## [Activity list]
1. In the East Timor article, why did East Timor get its freedom in 1975? Answer in one to three sentences.
2. Return the part of the East Timor article starting at "East Timor –" and ending at "a Democratic Republic.", word for word.

## [Excerpt provided]
East Timor – Self-determination at last


 

As Australian troops flying the banner of the United Nations landed in East Timor in September, with the permission of Indonesia, to put an end to the massacres being perpetrated by Indonesian troops and pro-Indonesian local militias on the innocent Timorese population, the question on everyone’s lips is: will the East Timorese people see freedom at last?

Formerly a Portuguese colony, East Timor was given its freedom, in 1975, when a coup in Portugal overthrew the fascist Caetano dictatorship, enabling Portugal to emerge into the 20th century. East Timor immediately set up a Democratic Republic.

Within weeks of obtaining its freedom, however, the dreams of the East Timorese came to an end when their newly-independent country was invaded by the fascist Indonesian puppet regime. Annexed by Indonesia, East Timor suffered a 25-year reign of terror in which a third of the population is estimated to have lost their lives in the course of Indonesia’s brutal suppression of the East Timorese desire for independence, democracy and freedom.

## [Exercise data]

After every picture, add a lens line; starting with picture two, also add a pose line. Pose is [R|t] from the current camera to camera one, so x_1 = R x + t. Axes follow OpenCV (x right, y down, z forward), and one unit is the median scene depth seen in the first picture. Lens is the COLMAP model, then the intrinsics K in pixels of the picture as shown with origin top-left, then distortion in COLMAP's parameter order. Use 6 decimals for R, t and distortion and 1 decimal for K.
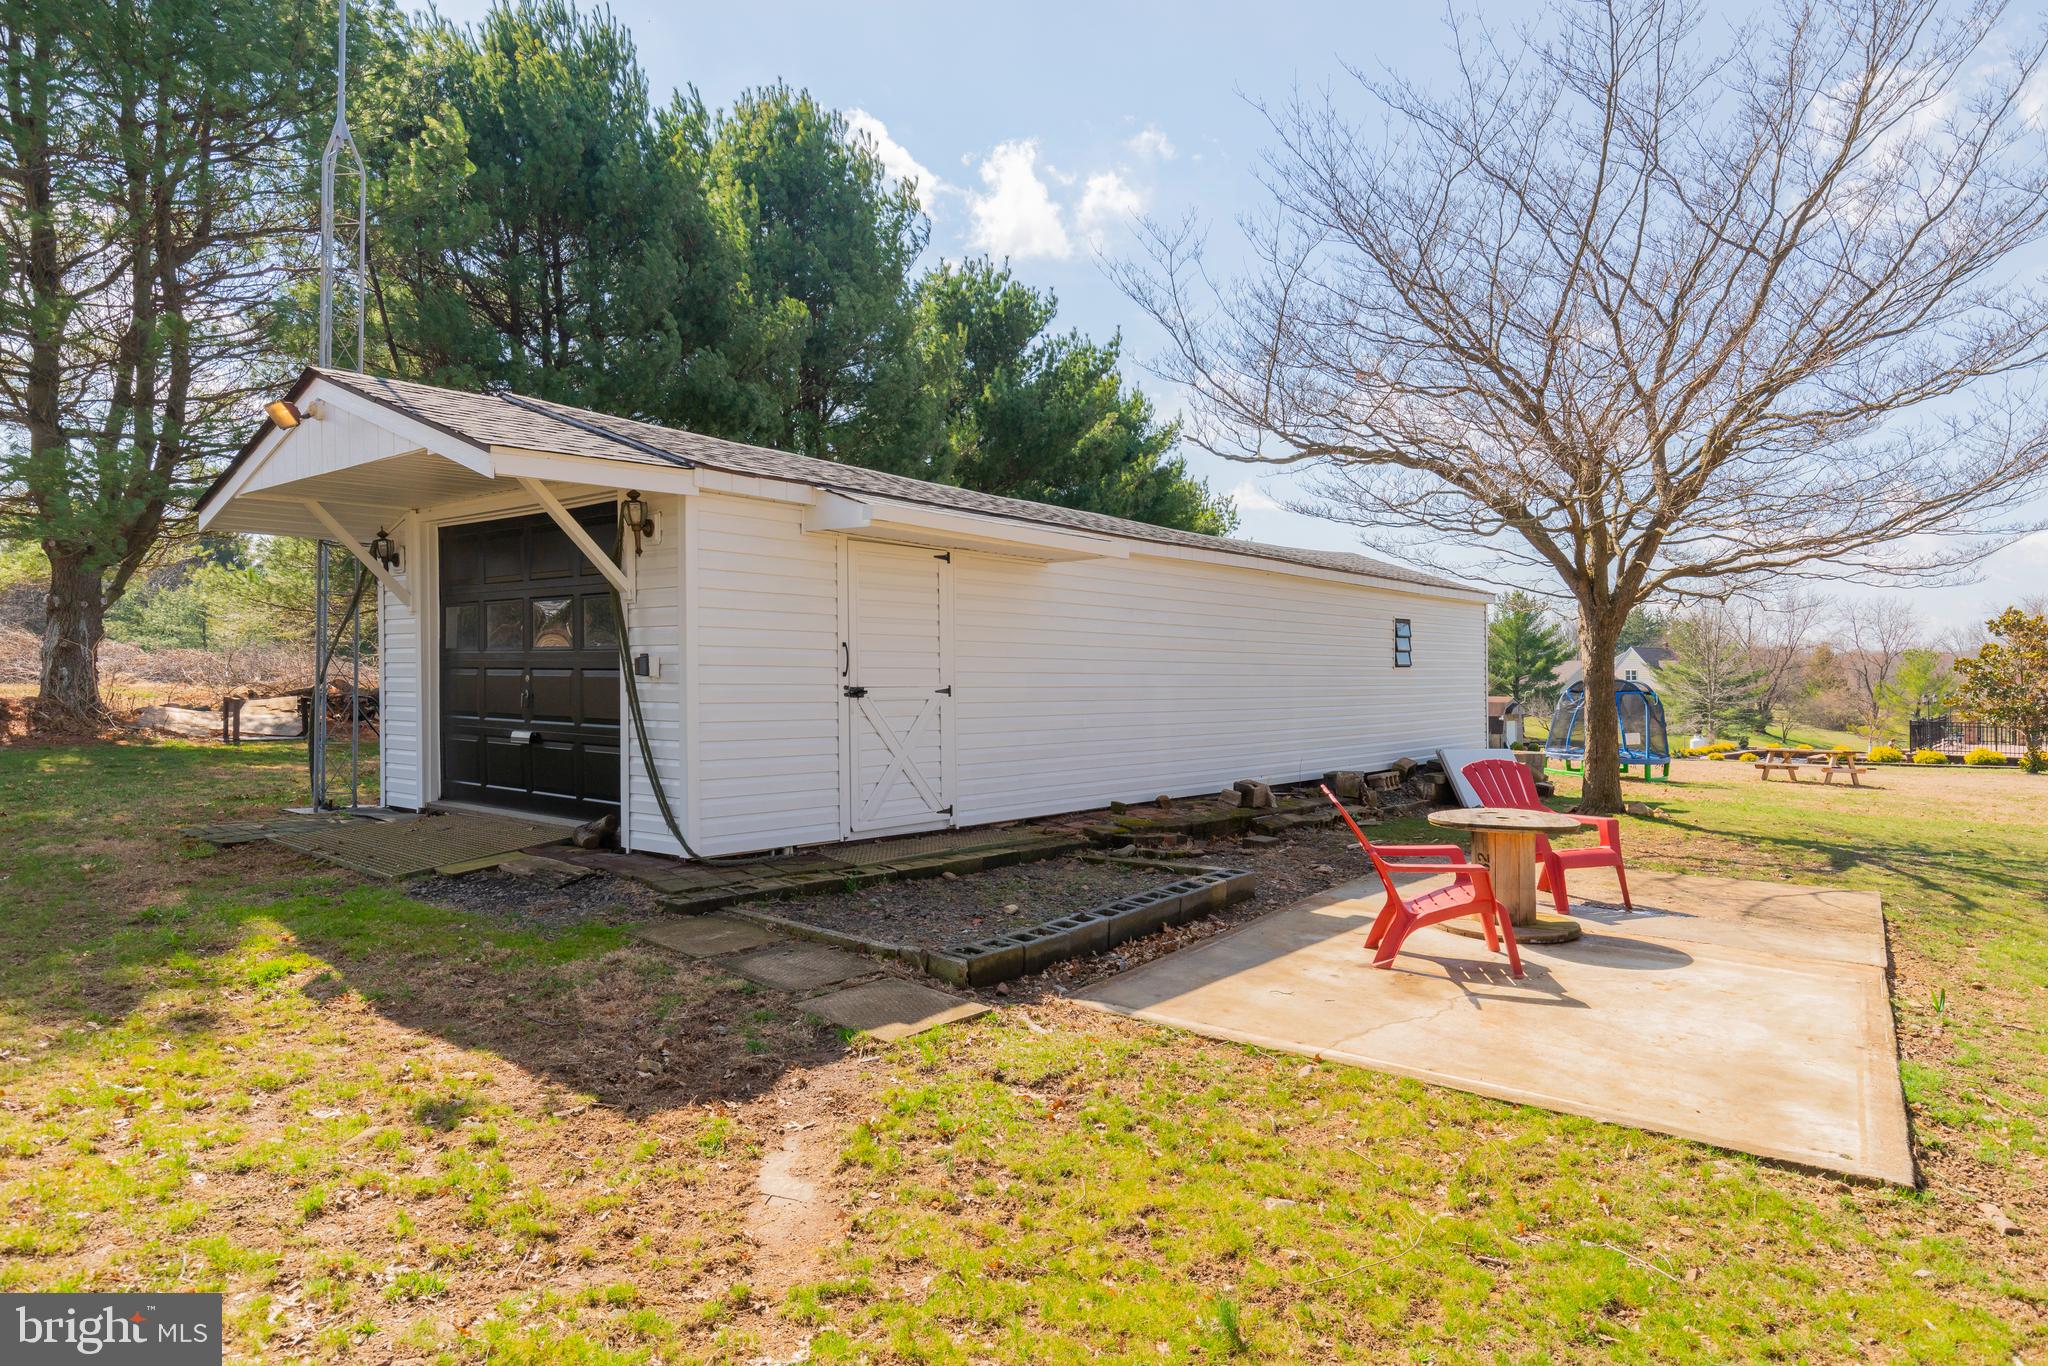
lens RADIAL K [[1223.9, 0, 980.9], [0, 1223.9, 734.5], [0, 0, 1]] dist [0.004718, -0.000102]
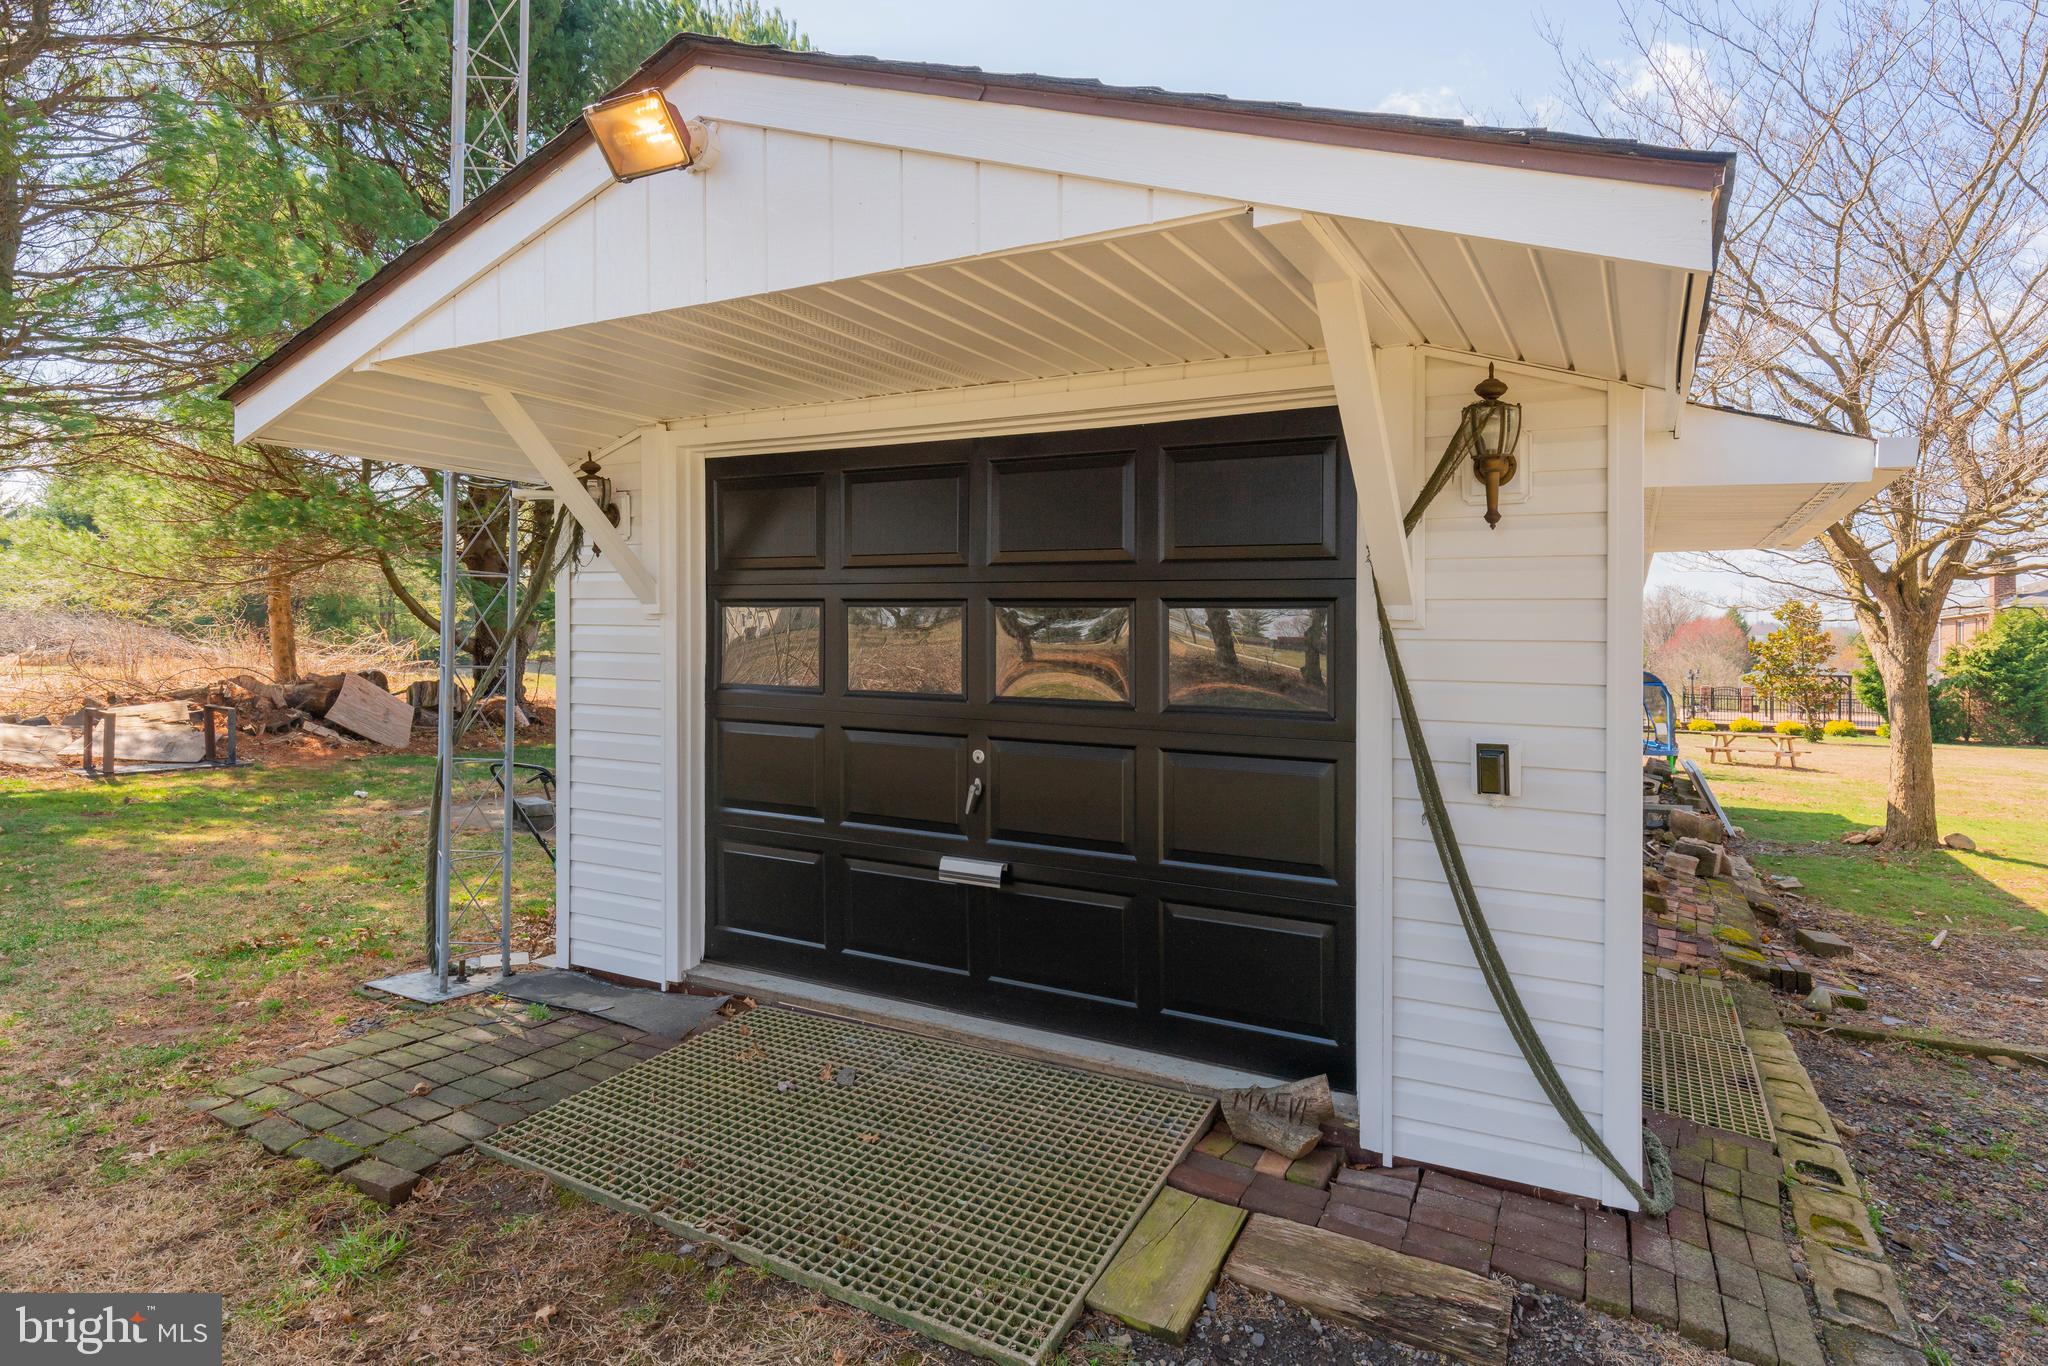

## [Results for each task]
1. East Timor got its freedom in 1975 because a coup in Portugal overthrew the fascist Caetano dictatorship. That change let Portugal "emerge into the 20th century," and East Timor, once a Portuguese colony, was given its freedom.

2.
East Timor – Self-determination at last


 

As Australian troops flying the banner of the United Nations landed in East Timor in September, with the permission of Indonesia, to put an end to the massacres being perpetrated by Indonesian troops and pro-Indonesian local militias on the innocent Timorese population, the question on everyone’s lips is: will the East Timorese people see freedom at last?

Formerly a Portuguese colony, East Timor was given its freedom, in 1975, when a coup in Portugal overthrew the fascist Caetano dictatorship, enabling Portugal to emerge into the 20th century. East Timor immediately set up a Democratic Republic.